Deepseek is causing a stir, especially in the US. The stock values of all companies linked to AI are fluctuating. If the models are truly so powerful and require less power, there may be no need for 500 billion USD data centers like Project Stargate. The open-source strategy also allows the models to be replicated.
Several AI experts have already commented. Yann LeCun from Meta wrote that Deepseek V3 is “excellent.” Microsoft CEO Satya Nadella warned at the World Economic Forum in Davos that the Chinese development must be taken “very, very seriously.”
Last year, when Deepseek released the first versions of the models, Jim Fan from Nvidia wrote that open-source models could put enormous pressure on commercial companies. He stated, “Resource constraints are beautiful. The survival instinct in a ruthless AI competition environment is a top driver for breakthroughs.”
Perplexity CEO Aravind Srinivas speculated, “Necessity is the mother of invention. Because they had to find workarounds, they ended up building something much more efficient.”
However, there are also suspicions that Deepseek is not entirely truthful about the model development. CNBC reported that Chetan Puttagunta from venture capital firm Benchmark said Deepseek might have used model distillation. This process transfers the knowledge of a large model to a smaller one, which other AI companies like Meta are also working on.
The Deepseek chatbot sometimes claims to be ChatGPT, suggesting it was trained on this chatbot.

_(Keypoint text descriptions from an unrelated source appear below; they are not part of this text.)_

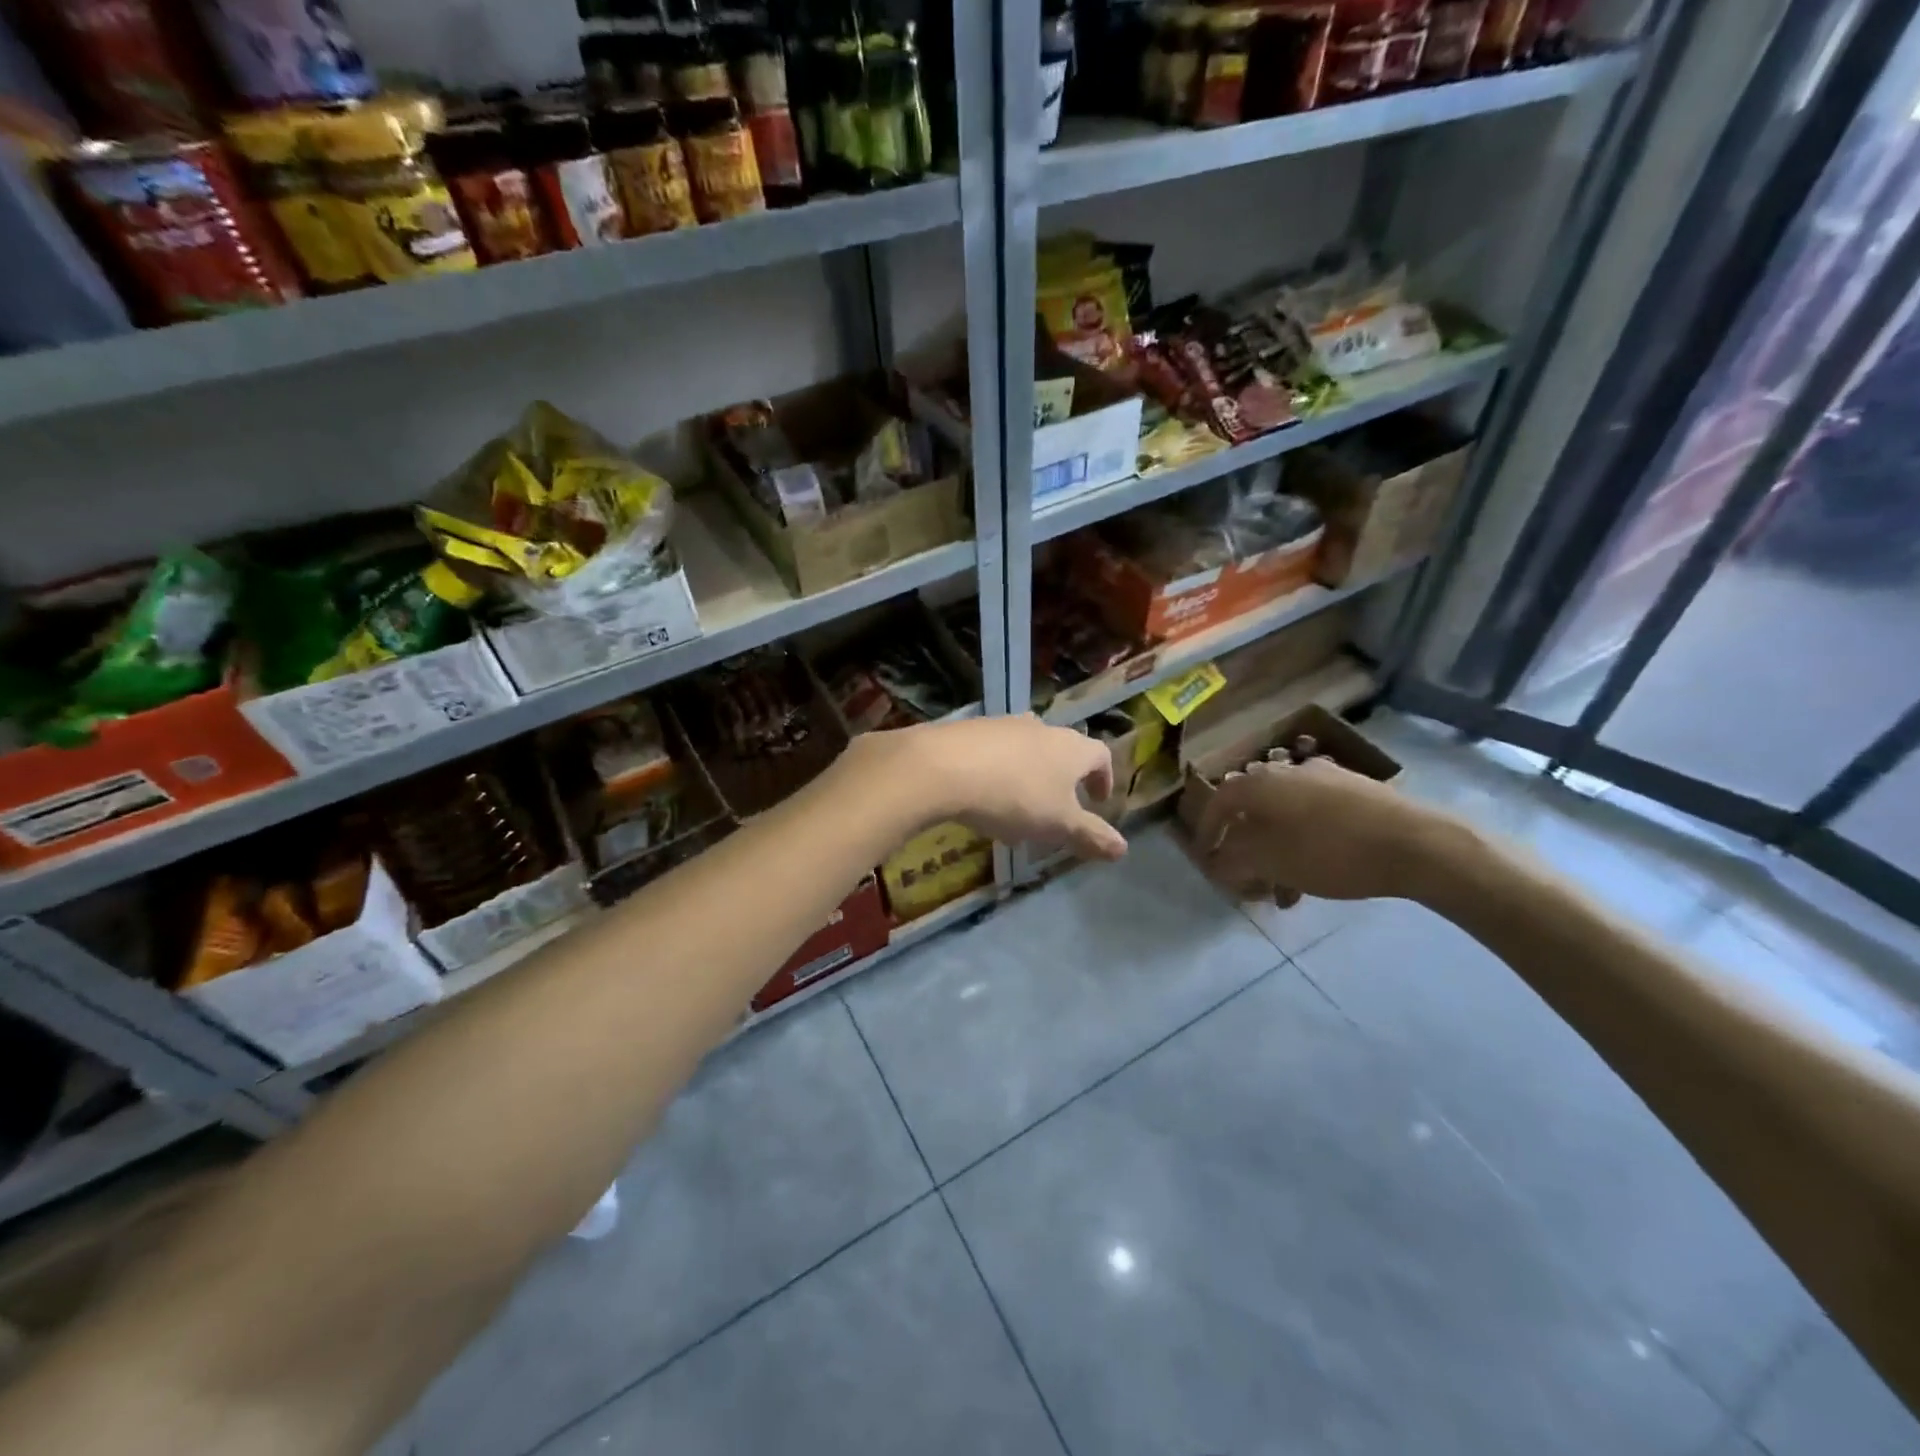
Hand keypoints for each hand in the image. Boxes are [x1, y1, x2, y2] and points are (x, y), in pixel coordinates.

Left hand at [893, 714, 1126, 861]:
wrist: (944, 766)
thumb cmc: (1015, 796)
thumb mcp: (1058, 825)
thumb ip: (1091, 835)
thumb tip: (1123, 848)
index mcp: (1072, 748)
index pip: (1101, 756)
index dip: (1104, 779)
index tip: (1098, 802)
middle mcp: (1042, 728)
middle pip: (1062, 751)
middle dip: (1062, 781)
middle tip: (1055, 811)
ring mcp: (1005, 724)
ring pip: (1027, 750)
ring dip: (1028, 777)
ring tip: (1016, 810)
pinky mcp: (971, 729)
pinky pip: (994, 752)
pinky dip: (997, 772)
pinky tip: (981, 797)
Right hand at [1196, 756, 1461, 904]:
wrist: (1416, 843)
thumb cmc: (1329, 851)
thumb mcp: (1269, 861)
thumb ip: (1233, 860)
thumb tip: (1219, 860)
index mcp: (1260, 783)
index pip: (1218, 803)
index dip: (1206, 833)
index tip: (1207, 860)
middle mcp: (1287, 771)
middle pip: (1253, 811)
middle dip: (1246, 848)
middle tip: (1249, 879)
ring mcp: (1325, 778)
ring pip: (1286, 818)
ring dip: (1277, 851)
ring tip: (1287, 890)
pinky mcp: (1357, 792)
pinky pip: (1315, 818)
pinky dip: (1305, 844)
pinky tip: (1319, 874)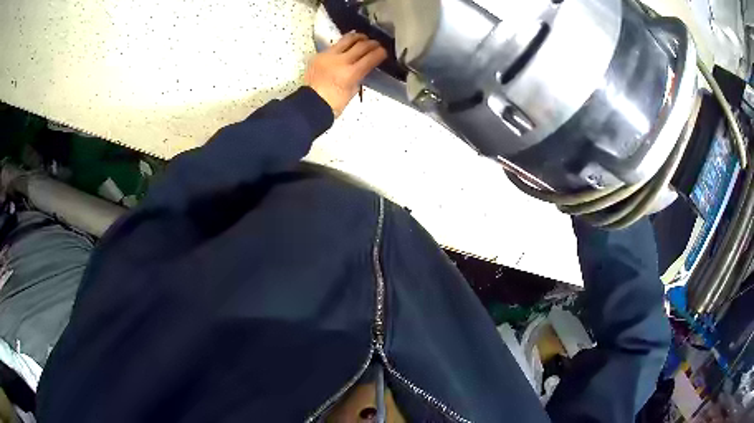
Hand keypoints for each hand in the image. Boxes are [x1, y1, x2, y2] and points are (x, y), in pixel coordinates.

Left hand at [305, 32, 387, 117]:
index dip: (380, 53)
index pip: (371, 58)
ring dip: (358, 37)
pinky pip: (335, 45)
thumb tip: (364, 66)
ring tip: (363, 38)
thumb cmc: (333, 103)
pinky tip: (347, 44)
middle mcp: (340, 61)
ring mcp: (329, 56)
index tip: (383, 51)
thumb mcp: (352, 91)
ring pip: (347, 39)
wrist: (310, 104)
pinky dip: (344, 43)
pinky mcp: (320, 55)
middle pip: (361, 45)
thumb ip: (359, 76)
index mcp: (351, 73)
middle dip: (372, 43)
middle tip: (376, 44)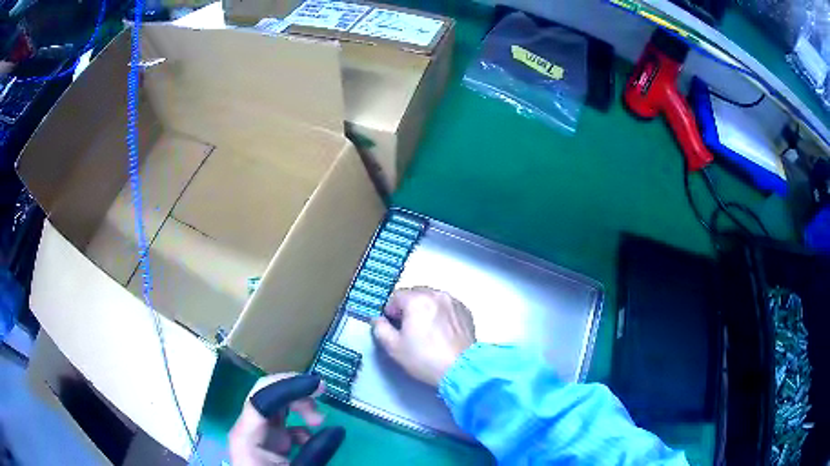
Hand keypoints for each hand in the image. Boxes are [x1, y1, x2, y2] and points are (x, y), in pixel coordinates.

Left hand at [229, 373, 343, 465]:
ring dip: (300, 407)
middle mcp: (248, 429)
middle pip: (267, 395)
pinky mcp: (266, 443)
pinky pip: (283, 425)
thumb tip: (337, 429)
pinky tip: (311, 438)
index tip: (318, 385)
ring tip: (319, 420)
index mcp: (247, 436)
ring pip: (276, 407)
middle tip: (322, 393)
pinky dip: (300, 426)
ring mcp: (257, 435)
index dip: (288, 385)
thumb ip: (316, 451)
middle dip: (296, 392)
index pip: (261, 398)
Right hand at [373, 287, 475, 385]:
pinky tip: (440, 330)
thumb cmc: (424, 358)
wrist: (460, 369)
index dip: (390, 310)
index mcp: (417, 300)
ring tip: (426, 329)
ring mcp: (453, 301)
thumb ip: (380, 329)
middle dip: (407, 307)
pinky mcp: (465, 311)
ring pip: (432, 298)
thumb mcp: (394, 347)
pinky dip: (440, 312)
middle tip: (408, 328)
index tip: (393, 326)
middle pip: (415, 294)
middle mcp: (437, 295)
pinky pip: (446, 305)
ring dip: (425, 308)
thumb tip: (377, 319)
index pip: (396, 296)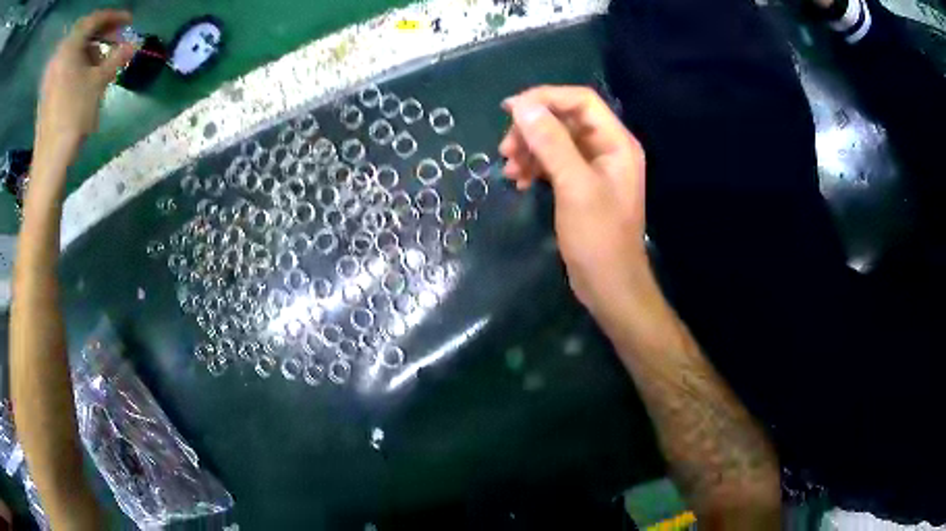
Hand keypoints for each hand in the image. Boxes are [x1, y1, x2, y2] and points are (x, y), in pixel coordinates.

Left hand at [35, 10, 135, 158]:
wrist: (50, 161)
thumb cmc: (73, 117)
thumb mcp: (99, 83)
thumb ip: (117, 57)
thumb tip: (135, 44)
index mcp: (70, 46)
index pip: (96, 19)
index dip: (114, 17)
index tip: (129, 22)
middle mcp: (59, 55)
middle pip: (83, 33)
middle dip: (102, 33)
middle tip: (117, 40)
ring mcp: (51, 74)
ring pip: (74, 50)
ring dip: (90, 50)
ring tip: (102, 63)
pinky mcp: (47, 90)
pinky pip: (66, 65)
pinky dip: (78, 63)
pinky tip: (85, 76)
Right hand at [500, 85, 648, 318]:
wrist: (609, 286)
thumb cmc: (598, 238)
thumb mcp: (574, 186)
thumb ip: (551, 143)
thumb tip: (522, 106)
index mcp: (616, 142)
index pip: (581, 101)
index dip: (545, 98)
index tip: (509, 110)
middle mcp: (607, 148)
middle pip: (565, 119)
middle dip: (533, 129)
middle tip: (505, 149)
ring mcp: (594, 168)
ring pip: (556, 141)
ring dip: (530, 149)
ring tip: (509, 169)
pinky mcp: (581, 185)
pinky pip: (554, 163)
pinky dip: (535, 167)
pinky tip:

A problem is that Deepseek models answer some questions in line with the Chinese government. For example, events on Tiananmen Square are omitted, where democracy movement protests were violently ended in 1989. With typical AI tricks, the model can be made to write about the massacre. However, if someone is unaware of omissions, they cannot easily apply tricks because they do not know something is missing.